The change, which will be proposed today as an amendment to the Higher Education (Freedom of Speech) Bill, is proposed against a backdrop of universities accepting money from hostile nations such as China and Russia.


The threshold for reporting will be £75,000. Countries in the academic technology approval scheme, which certifies foreign students for entry into the UK to study or conduct research in sensitive technology-related fields, will be exempt. These include Nato and European Union allies, Japan and Australia.


Last week The Times reported that Jesus College Cambridge had accepted hundreds of thousands of pounds from an investor who is considered to be one of China’s most wanted men.


The college has been at the centre of several controversies involving money from China. Last month it said it would rename its China Centre, and promised to be more transparent about funding after it was revealed that its director had trained Communist Party figures to be better leaders.


The Times reported last year that three out of four directors at a Cambridge University research centre had ties with Huawei, the telecoms company with alleged links to the Chinese state.


In March it was revealed that Oxford University had accepted more than £3 million in donations from Vladimir Potanin, a billionaire crony of President Putin who was accused in parliament of making his money by “robbing assets from the Russian people”.


Alicia Kearns, a Conservative MP who chairs the China Research Group, said: “This is a long overdue step towards transparency at our universities.

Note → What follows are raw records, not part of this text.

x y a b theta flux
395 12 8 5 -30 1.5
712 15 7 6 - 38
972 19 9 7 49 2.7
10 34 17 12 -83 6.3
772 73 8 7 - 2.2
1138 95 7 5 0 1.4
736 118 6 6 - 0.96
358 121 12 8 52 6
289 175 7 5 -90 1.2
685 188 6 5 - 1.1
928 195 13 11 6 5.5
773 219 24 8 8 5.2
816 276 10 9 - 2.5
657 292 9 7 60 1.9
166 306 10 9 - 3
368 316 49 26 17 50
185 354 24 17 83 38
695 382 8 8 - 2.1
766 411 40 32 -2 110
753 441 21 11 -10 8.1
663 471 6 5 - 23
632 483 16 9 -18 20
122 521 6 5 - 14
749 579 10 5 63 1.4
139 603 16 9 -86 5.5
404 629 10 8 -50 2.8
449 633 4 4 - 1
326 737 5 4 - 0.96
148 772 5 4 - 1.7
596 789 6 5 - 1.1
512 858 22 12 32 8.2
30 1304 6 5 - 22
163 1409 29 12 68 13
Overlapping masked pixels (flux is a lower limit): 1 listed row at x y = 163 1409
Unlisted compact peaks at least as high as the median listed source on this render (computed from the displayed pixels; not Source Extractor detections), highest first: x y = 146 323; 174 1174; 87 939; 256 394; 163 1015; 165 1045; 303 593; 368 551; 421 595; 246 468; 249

The next stage is for UK universities to stop signing partnerships that undermine our values and security.”


Universities and students’ unions will be required to detail such funding arrangements to the Office for Students (OfS), which will include a summary of the information in its annual report, along with trends and patterns of concern.


Government sources said the change to the bill would give the OfS wide-ranging powers to investigate and take action against universities that were found to have inappropriate links with foreign entities.


It will be able to investigate complaints by academics, students, politicians or journalists, and set conditions for any relationship with donors seen to represent a conflict of interest. In extreme cases the OfS could fine universities that refused to abide by its rulings.


“This gives the OfS similar powers to police universities’ financial links with foreign bodies as they currently have over academic standards,” a source at the Department for Education said. “We believe that this amendment puts robust safeguards in place.”


The department, which will open applications today for a new director for freedom of speech and academic freedom on the board of the OfS, said the new rules would not hamper universities’ ability to work with global partners. A source said the act would not apply retroactively, meaning that universities would not have to explain funds still being used.


Donelan said: “We are home to some of the best universities in the world and for decades students have travelled thousands of miles across the globe to study here because of our values of free speech and academic freedom.


“It is right that we are taking new action to protect our universities from undue foreign influences.”


Another amendment will seek to ban “Confucius Institutes”. These bodies, of which there are 29 in the UK, are meant to be culture and language centres but countries including the US and Sweden are closing them over concerns they are used for spying.


Kearns said last week that they were “undermining the integrity of the Mandarin education in our country”.


Alan Mendoza, founder of the Henry Jackson Society think tank, said: “The amount of foreign investment into UK universities has reached unprecedented levels . . . It’s time to shine a light on the largest of these donations to ensure we are all aware of which countries are funding which programmes.”


Other amendments will include measures to prevent universities from no-platforming speakers students find offensive. It will also ensure that security costs for speakers are not passed to student societies, preventing “no-platforming by the back door”.